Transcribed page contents
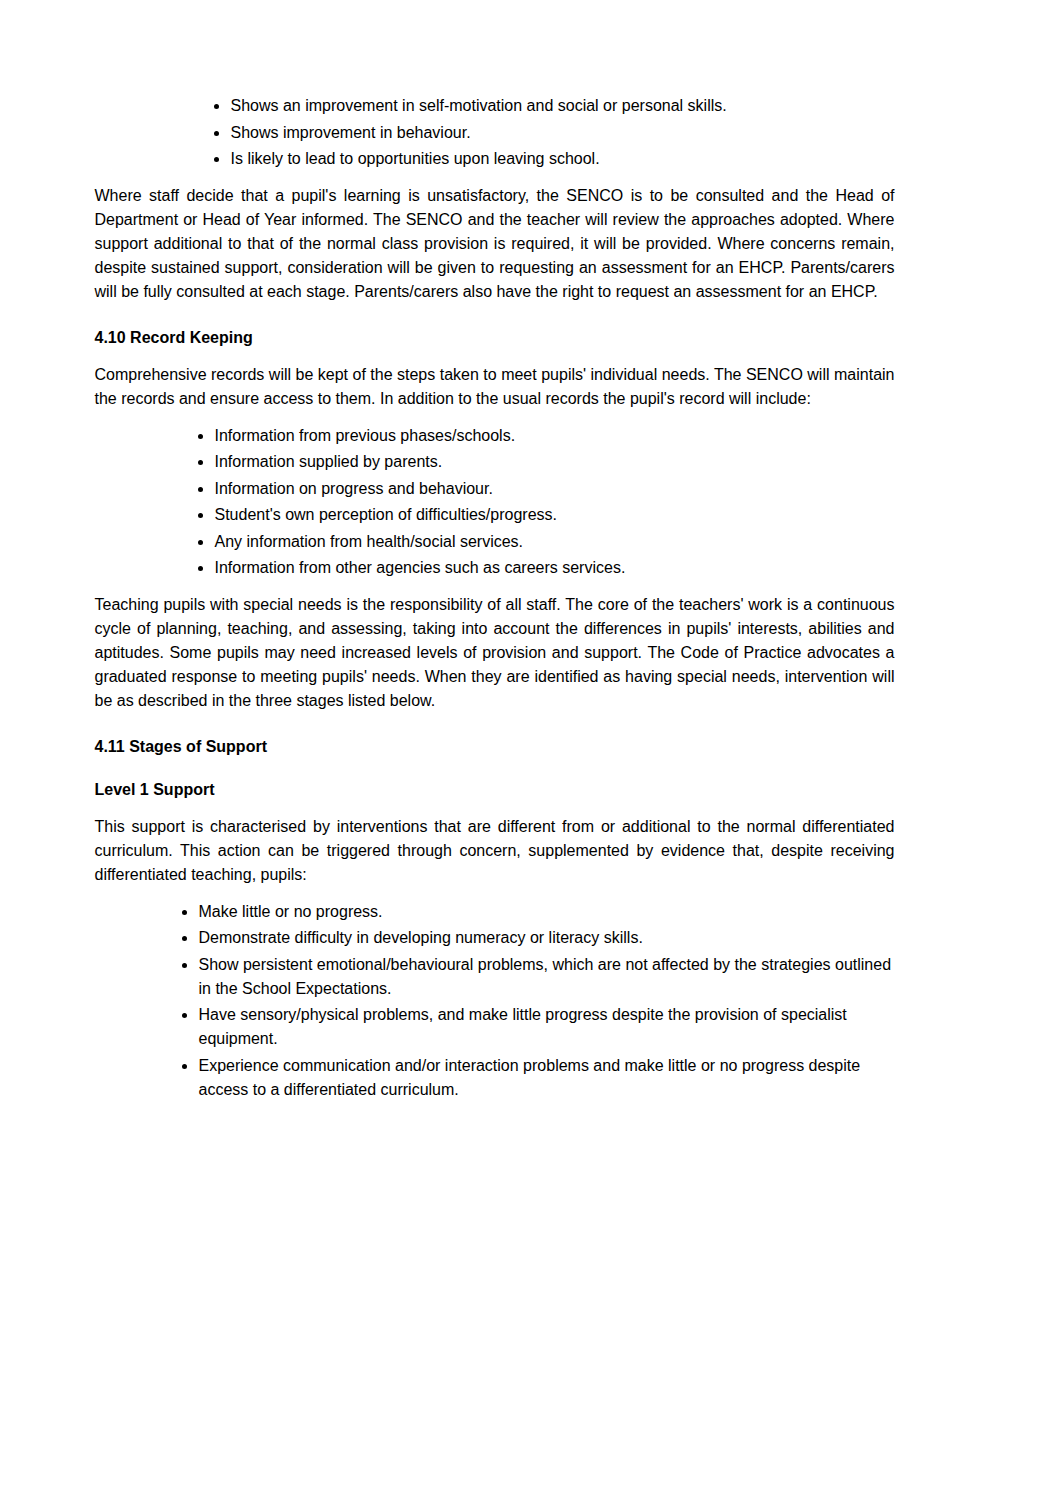Shows an improvement in self-motivation and social or personal skills.
Shows improvement in behaviour.
Is likely to lead to opportunities upon leaving school.
Where staff decide that a pupil's learning is unsatisfactory, the SENCO is to be consulted and the Head of Department or Head of Year informed. The SENCO and the teacher will review the approaches adopted. Where support additional to that of the normal class provision is required, it will be provided. Where concerns remain, despite sustained support, consideration will be given to requesting an assessment for an EHCP. Parents/carers will be fully consulted at each stage. Parents/carers also have the right to request an assessment for an EHCP.
4.10 Record Keeping
Comprehensive records will be kept of the steps taken to meet pupils' individual needs. The SENCO will maintain the records and ensure access to them. In addition to the usual records the pupil's record will include:
Information from previous phases/schools.
Information supplied by parents.
Information on progress and behaviour.
Student's own perception of difficulties/progress.
Any information from health/social services.
Information from other agencies such as careers services.
Teaching pupils with special needs is the responsibility of all staff. The core of the teachers' work is a continuous cycle of planning, teaching, and assessing, taking into account the differences in pupils' interests, abilities and aptitudes. Some pupils may need increased levels of provision and support. The Code of Practice advocates a graduated response to meeting pupils' needs. When they are identified as having special needs, intervention will be as described in the three stages listed below.
4.11 Stages of Support
Level 1 Support
This support is characterised by interventions that are different from or additional to the normal differentiated curriculum. This action can be triggered through concern, supplemented by evidence that, despite receiving differentiated teaching, pupils:
Make little or no progress.
Demonstrate difficulty in developing numeracy or literacy skills.
Show persistent emotional/behavioural problems, which are not affected by the strategies outlined in the School Expectations.
Have sensory/physical problems, and make little progress despite the provision of specialist equipment.
Experience communication and/or interaction problems and make little or no progress despite access to a differentiated curriculum.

■ EXERCISE INSTRUCTIONS ■
From the records, work out how many lines include "services" and respond with the number only.

■ RESPONSE TO THIS EXERCISE ■
2